_WHAT IS REQUIRED_
All lines holding the word "Silkscreen" are to be copied from the records beneath.

##### GIVEN DATA

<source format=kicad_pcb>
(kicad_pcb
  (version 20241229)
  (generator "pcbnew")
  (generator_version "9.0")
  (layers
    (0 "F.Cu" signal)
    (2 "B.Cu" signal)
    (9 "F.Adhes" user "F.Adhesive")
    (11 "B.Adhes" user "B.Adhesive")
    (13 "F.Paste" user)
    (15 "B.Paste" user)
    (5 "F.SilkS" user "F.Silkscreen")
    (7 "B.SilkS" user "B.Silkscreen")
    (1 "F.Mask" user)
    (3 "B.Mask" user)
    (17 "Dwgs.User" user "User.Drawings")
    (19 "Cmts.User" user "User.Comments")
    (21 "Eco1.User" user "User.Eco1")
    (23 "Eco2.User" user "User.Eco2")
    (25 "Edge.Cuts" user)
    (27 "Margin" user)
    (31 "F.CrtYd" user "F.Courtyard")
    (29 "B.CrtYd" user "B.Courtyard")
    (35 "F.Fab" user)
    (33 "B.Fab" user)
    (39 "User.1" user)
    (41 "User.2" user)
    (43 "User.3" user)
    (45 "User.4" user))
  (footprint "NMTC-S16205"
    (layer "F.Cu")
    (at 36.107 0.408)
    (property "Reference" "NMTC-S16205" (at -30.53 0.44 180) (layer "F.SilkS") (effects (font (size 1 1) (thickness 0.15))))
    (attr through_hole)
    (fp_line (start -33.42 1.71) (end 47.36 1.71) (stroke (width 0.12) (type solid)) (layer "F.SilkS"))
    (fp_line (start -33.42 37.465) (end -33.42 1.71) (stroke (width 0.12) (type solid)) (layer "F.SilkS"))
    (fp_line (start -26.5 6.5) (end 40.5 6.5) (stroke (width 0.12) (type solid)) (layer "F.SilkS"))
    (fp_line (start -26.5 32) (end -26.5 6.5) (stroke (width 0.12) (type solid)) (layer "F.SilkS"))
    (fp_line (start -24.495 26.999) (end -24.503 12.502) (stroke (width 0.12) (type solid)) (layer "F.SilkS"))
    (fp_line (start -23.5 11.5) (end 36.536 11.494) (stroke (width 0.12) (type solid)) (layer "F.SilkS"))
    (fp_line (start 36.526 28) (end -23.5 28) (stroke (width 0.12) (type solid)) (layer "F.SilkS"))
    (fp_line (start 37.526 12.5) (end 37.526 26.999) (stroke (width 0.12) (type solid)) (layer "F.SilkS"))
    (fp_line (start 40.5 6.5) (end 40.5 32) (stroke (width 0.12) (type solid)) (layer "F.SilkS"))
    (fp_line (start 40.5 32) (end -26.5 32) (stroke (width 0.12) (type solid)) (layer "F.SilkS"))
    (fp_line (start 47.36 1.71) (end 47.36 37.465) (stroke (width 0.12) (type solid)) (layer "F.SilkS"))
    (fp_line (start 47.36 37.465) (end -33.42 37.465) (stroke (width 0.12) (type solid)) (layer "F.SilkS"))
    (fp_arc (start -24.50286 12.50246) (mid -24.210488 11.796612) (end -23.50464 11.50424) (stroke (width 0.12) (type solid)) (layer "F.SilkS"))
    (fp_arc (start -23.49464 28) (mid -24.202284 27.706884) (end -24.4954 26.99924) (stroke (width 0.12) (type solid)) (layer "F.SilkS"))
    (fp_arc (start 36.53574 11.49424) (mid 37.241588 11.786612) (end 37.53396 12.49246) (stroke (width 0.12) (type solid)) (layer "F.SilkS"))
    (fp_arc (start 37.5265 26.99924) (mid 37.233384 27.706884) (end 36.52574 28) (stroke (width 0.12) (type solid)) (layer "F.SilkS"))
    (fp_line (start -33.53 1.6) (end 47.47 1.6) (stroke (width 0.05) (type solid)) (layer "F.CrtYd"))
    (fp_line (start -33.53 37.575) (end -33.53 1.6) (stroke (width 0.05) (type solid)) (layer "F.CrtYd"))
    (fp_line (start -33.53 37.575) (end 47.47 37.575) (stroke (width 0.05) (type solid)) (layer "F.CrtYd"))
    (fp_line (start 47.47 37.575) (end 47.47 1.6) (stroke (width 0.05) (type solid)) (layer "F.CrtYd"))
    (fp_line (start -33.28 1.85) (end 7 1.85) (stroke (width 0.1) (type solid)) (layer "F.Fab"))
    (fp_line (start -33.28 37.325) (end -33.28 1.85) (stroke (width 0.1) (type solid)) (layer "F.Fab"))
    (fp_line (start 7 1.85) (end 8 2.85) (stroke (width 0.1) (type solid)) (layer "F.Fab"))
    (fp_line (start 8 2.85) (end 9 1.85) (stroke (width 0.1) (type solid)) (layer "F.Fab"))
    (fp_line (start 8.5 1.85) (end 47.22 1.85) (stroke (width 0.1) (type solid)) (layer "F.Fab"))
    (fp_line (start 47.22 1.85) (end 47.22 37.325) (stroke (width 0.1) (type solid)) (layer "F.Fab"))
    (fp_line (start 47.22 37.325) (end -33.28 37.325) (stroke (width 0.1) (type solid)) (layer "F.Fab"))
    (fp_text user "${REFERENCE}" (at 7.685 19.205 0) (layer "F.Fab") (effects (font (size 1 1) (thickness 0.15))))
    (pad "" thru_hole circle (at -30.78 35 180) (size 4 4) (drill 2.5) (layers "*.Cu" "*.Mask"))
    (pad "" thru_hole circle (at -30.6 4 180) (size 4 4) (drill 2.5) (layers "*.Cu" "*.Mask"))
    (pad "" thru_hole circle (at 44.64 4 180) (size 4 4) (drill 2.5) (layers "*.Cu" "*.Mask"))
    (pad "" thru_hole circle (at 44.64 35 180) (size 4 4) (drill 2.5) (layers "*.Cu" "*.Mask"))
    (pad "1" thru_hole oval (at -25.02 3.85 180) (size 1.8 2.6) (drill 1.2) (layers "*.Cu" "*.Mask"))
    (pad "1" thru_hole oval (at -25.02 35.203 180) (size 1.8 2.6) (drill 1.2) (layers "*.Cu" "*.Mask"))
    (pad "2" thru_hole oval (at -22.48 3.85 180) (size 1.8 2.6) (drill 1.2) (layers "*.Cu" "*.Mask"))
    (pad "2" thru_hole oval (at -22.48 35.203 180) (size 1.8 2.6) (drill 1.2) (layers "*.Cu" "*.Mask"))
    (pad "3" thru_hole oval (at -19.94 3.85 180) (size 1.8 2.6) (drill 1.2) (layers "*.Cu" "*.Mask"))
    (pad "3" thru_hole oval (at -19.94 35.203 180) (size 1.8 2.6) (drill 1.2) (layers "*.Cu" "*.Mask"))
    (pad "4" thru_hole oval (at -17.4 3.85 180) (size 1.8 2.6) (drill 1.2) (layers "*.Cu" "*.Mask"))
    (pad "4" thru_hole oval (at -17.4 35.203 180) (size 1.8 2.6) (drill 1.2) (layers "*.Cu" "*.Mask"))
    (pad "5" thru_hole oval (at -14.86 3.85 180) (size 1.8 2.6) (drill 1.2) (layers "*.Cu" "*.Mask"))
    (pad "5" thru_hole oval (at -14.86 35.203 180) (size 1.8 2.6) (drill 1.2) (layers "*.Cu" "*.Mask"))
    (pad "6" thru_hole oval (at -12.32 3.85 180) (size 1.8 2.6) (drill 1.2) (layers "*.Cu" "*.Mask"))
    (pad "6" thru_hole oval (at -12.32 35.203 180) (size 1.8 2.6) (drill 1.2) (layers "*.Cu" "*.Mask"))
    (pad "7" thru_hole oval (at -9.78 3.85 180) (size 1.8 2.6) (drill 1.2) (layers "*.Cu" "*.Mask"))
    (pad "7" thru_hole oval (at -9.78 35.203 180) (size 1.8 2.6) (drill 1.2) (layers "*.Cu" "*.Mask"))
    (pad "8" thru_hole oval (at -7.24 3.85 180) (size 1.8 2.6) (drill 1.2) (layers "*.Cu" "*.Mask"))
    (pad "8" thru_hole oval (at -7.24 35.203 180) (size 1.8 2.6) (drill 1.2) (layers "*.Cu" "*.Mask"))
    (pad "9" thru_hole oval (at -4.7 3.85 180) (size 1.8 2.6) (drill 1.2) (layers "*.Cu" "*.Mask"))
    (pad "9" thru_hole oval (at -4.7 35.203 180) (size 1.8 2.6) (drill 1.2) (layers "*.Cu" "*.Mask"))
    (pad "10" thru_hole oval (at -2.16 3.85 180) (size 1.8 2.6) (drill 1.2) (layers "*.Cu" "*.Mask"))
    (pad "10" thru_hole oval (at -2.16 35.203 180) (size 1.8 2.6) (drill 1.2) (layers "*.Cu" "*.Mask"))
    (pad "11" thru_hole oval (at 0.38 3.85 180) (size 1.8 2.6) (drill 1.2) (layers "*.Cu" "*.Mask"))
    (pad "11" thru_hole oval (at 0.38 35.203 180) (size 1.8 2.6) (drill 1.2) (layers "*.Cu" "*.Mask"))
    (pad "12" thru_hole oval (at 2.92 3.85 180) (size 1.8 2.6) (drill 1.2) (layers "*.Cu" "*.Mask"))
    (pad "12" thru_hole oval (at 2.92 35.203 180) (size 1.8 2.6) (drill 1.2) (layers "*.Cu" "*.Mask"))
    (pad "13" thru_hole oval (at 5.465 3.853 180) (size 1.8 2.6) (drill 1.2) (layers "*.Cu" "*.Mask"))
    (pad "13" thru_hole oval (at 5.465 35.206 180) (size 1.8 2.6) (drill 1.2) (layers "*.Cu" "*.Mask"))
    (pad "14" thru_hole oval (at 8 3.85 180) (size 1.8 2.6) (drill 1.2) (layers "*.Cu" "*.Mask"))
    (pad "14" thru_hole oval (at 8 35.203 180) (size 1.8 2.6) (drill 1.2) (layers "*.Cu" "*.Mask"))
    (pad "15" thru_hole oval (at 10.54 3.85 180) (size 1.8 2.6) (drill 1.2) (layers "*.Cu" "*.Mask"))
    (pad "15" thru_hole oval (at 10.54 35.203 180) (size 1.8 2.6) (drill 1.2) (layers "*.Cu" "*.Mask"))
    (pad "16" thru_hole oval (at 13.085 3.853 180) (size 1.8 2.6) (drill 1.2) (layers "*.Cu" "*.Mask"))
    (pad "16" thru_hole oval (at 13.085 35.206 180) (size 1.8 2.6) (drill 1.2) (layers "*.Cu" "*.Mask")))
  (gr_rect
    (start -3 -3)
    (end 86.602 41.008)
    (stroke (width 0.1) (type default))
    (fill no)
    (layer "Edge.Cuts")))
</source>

##########

_OUTPUT OF THE TASK_
    (5 "F.SilkS" user "F.Silkscreen")
    (7 "B.SilkS" user "B.Silkscreen")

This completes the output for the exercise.